Experts suspect this illegal trade is taking place in other European hubs also, which is a cause for concern. The introduction of diseases from monkeypox to Ebola to HIV-like viruses is a concern and yet another twist in the continent’s struggle to integrate a growing African immigrant population.
“Anecdotally we know it does happen … But it is quite surprising the volumes that are coming through,” said Marcus Rowcliffe, a research fellow of the Zoological Society of London and one of the study’s authors.
For those who know about it, bushmeat is on the menu in the Chateau Rouge neighborhood in central Paris.
Over a 17 day period in June 2008, European experts checked 29 Air France flights from Central and West Africa that landed at Paris’ Roissy-Charles de Gaulle airport. Of 134 people searched, nine were carrying bushmeat and 83 had livestock or fish.
One passenger had 112 pounds of bushmeat and no other luggage. Most of the bushmeat was smoked and arrived as dried carcasses. Some animals were identifiable while others were not. In this situation scientists boiled the remains of the unidentifiable animals and reassembled their skeletons to determine their species.
Experts found 11 types of bushmeat, including monkeys, large rats, crocodiles, small antelopes, and pangolins, or anteaters. Almost 40 percent were listed with the Convention on International Trade in Endangered Species.
During the study, officials seized 414 pounds of bushmeat–researchers estimated about 5 tons of bushmeat get into Paris each week.
Under French law, penalties for importing illegal meats are light and rarely imposed. The maximum penalty is confiscation of the goods and a $556 fine. Of the passengers searched in the study, only one person with bushmeat was actually fined.
Bushmeat is widely eaten and sold in Central and West Africa, with Central African Republic, Cameroon, and Republic of Congo being the main sources.
In Kenya a bushmeat ban is enforced; however, it is legal in most parts of the Republic of Congo where hunters may stalk wildlife parks that aren’t heavily guarded.
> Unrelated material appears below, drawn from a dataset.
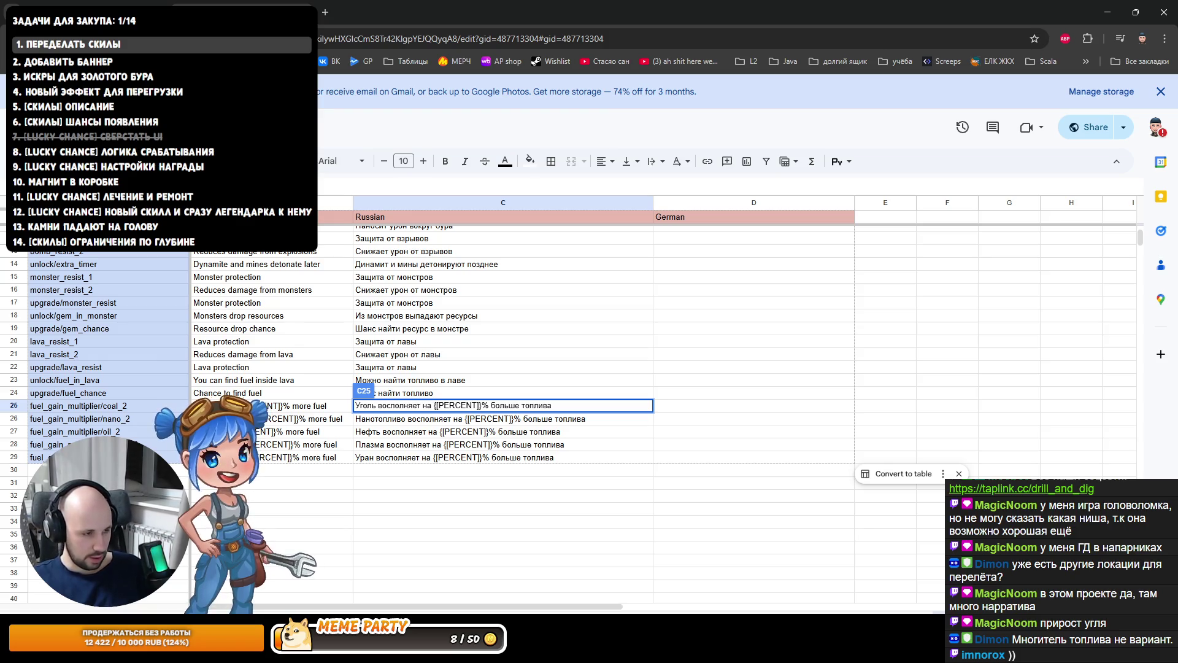
{"action": "left_click_drag", "start_coordinate": [433, 405], "coordinate": [477, 405]}
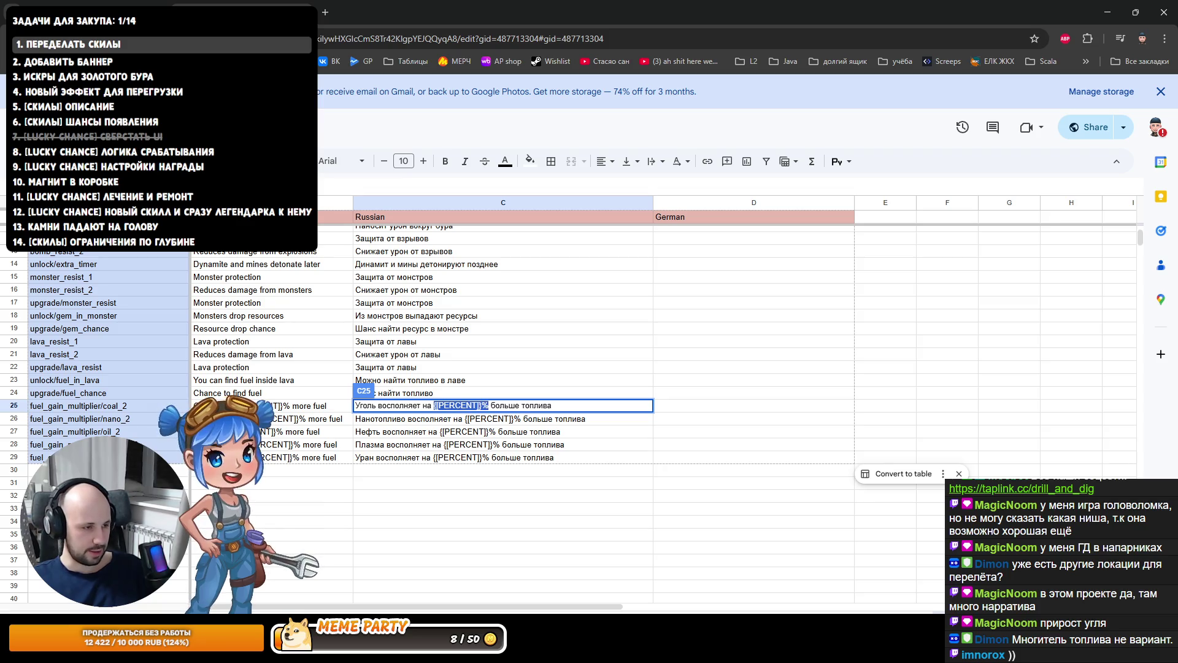
{"action": "left_click", "coordinate": [432, 405]}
The practice remains widespread despite several outbreaks of the deadly Ebola virus linked to eating bushmeat.
“If you have intimate contact with a wild animal–and eating is pretty intimate contact–then you could be exposed to all kinds of diseases,” warned Malcolm Bennett, of Britain’s National Centre for Zoonosis Research at the University of Liverpool, who was not linked to the study.
Bennett said bushmeat had a higher risk of bacteria like Salmonella and may also be carrying new diseases.
Nina Marano, chief of the quarantine unit at the U.S. Centers for Disease Control and Prevention, said similar underground markets for bushmeat exist across America.
“We have to be culturally sensitive and recognize this is important for some African communities,” she said. “But there are no regulations for the preparation of meat from wildlife to render it safe.”
Prices for bushmeat can be as high as $18 per pound, double what ordinary supermarket meats cost.
“It’s like buying the best cut of organically grown beef,” Rowcliffe said, adding that bushmeat like giant rats and porcupine, which he has tasted, has a strong, gamey flavor.